The prescribed rest period varies according to the duration and severity of symptoms, but a range of 4–12 weeks has been found in the literature [2–4, 17–19]. This implies rest from all aggravating activities, including activities of daily living (ADLs) if the patient is that debilitated. Crutch use to reduce weight bearing should be considered in patients with pain during walking but is rarely indicated. Stationary bike may be allowed once the patient is pain free with ADLs. Modification of strength training activities should include eliminating all painful exercises, while limiting any Valsalva-type maneuvers to reduce strain on the core. Squats and lunges in particular should be avoided until the patient has reached more advanced levels of function through rehabilitation. At the physician’s discretion, anti-inflammatory medications may be prescribed during the initial resting phase of rehabilitation [1, 20–22]. Unfortunately, rest alone has been associated with only a temporary abatement in symptoms that tend to rapidly return upon resumption of activity.

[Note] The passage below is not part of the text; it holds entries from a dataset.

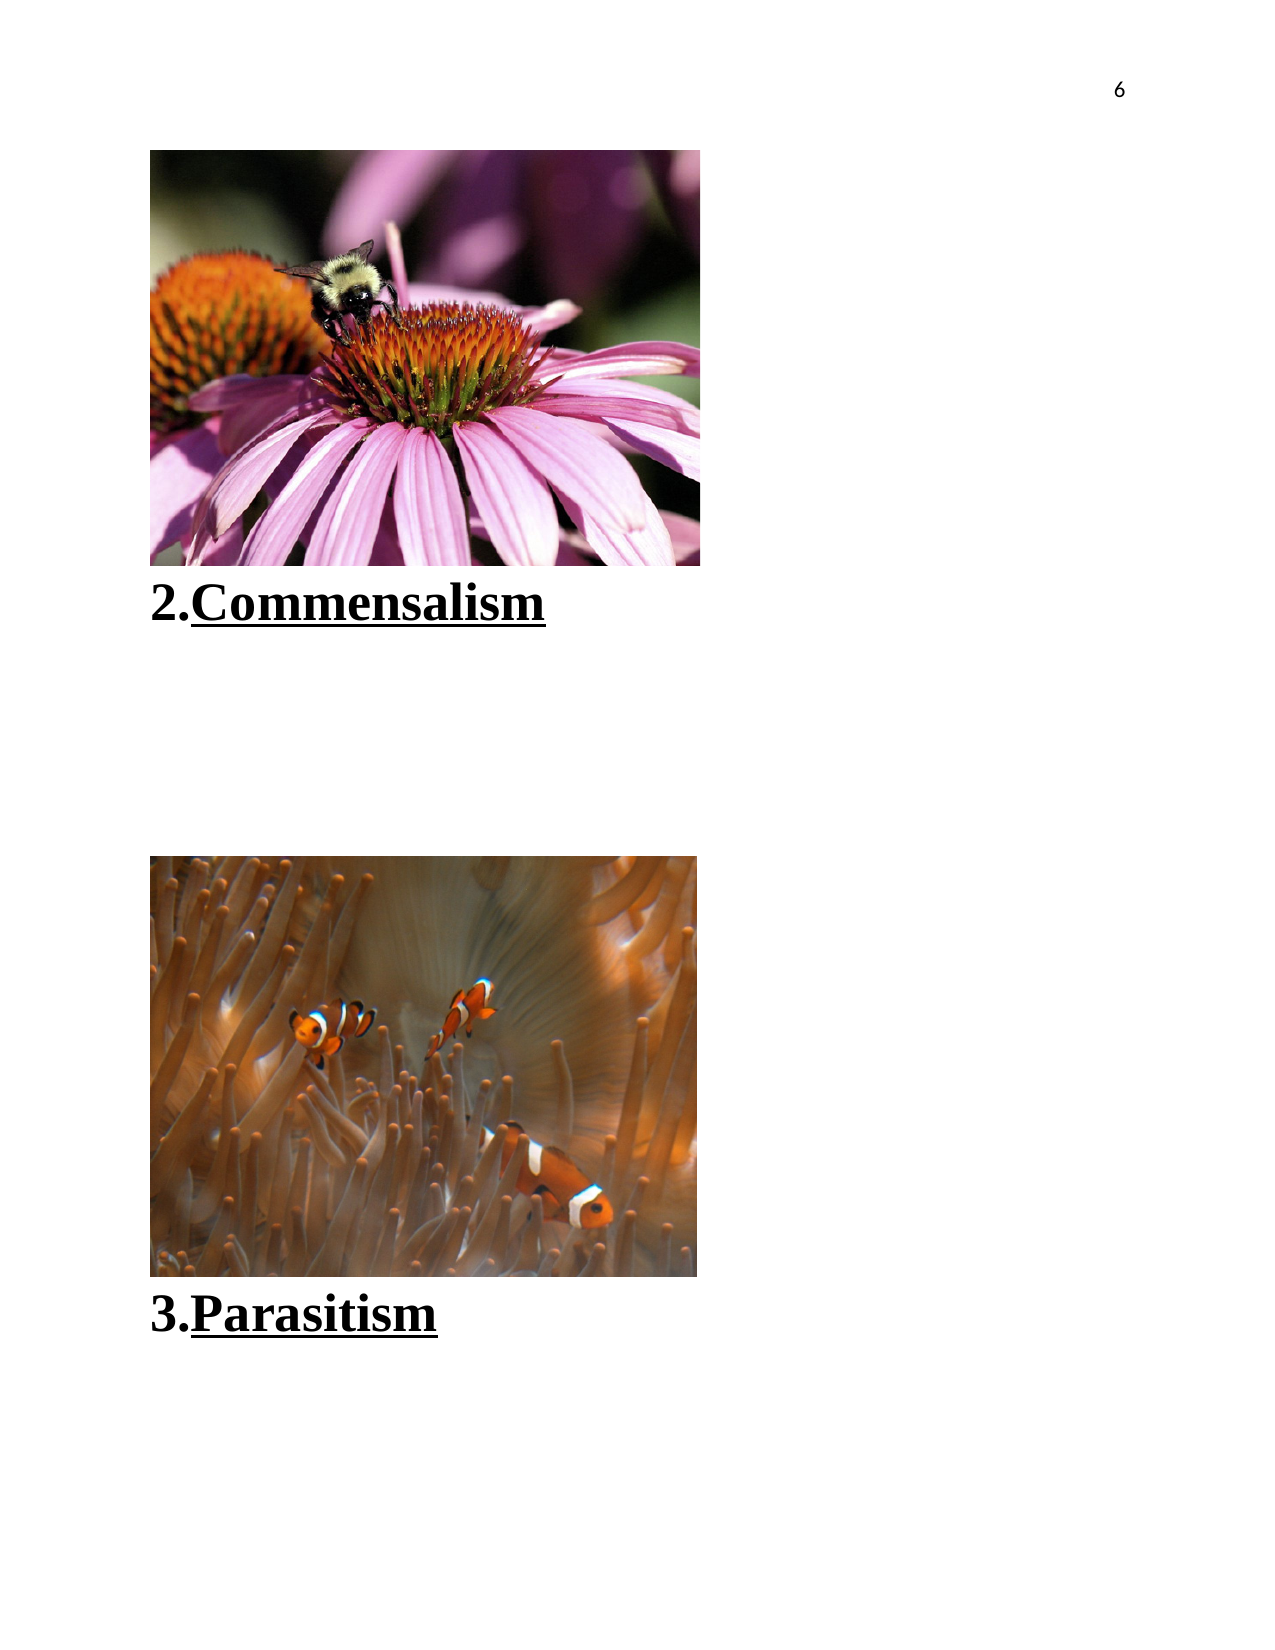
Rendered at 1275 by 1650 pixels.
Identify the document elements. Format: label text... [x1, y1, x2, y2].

picture [150, 150, 700, 566]
picture [150, 856, 697, 1277]
text 3.Parasitism [150, 1281, 1125, 1343]
text 2.Commensalism [150, 570, 1125, 632]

There are mixed results in the literature regarding the efficacy of long acting steroid injections in the management of sports hernia. Injections are typically placed either in the pubic symphysis or near the pubic insertion of the adductor longus tendon. Schilders reported excellent pain relief following pubic cleft injections in patients with no evidence of adductor longus inflammation on magnetic resonance imaging (MRI). In patients with observable adductor inflammation, the majority had recurrence of pain at a mean of 5 weeks . In contrast, Ashby  described successful pain relief following insertional injections in patients with identified adductor or rectus abdominis inflammation at the pubic attachment. Topol examined the effectiveness of monthly dextrose prolotherapy injections in the treatment of kicking-sport athletes with chronic groin pain. Subjects experienced pain relief following an average of 2.8 injections, with the location dependent on palpatory tenderness . In each of these studies, the lack of a control group or comparison to the effects of time and rehabilitation are confounding factors. Providers should be cautious to avoid repeated injections into the symphysis pubis as this may result in osteolysis and weakening of ligamentous or capsule supports and secondary destabilization of this joint.

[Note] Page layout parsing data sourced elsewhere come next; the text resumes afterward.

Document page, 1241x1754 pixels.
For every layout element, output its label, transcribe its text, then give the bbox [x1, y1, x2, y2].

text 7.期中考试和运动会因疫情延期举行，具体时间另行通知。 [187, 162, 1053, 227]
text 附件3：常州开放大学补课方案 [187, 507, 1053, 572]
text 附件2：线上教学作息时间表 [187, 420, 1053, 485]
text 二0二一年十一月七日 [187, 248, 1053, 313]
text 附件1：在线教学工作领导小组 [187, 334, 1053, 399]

The use of modalities in conjunction with active rehabilitation may help reduce patient pain and/or stiffness. A variety of forms of cryotherapy, thermotherapy, and electrical stimulation are recommended in the literature for management of sports hernia [1, 18, 20, 22, 26, 27]. Cryotherapy, including cold tub immersion, ice bags, or ice cup massage over the painful area, is frequently utilized as part of a course of treatment to reduce pain and inflammation. Heating modalities such as moist hot packs or therapeutic ultrasound over the proximal adductor tendon are often used in the post-acute stages to help reduce stiffness prior to stretching, soft tissue work, or therapeutic exercise. Various forms of electrotherapy are appropriate for pain control throughout the rehabilitation process, including transcutaneous electrical nerve stimulation, interferential current, or microcurrent.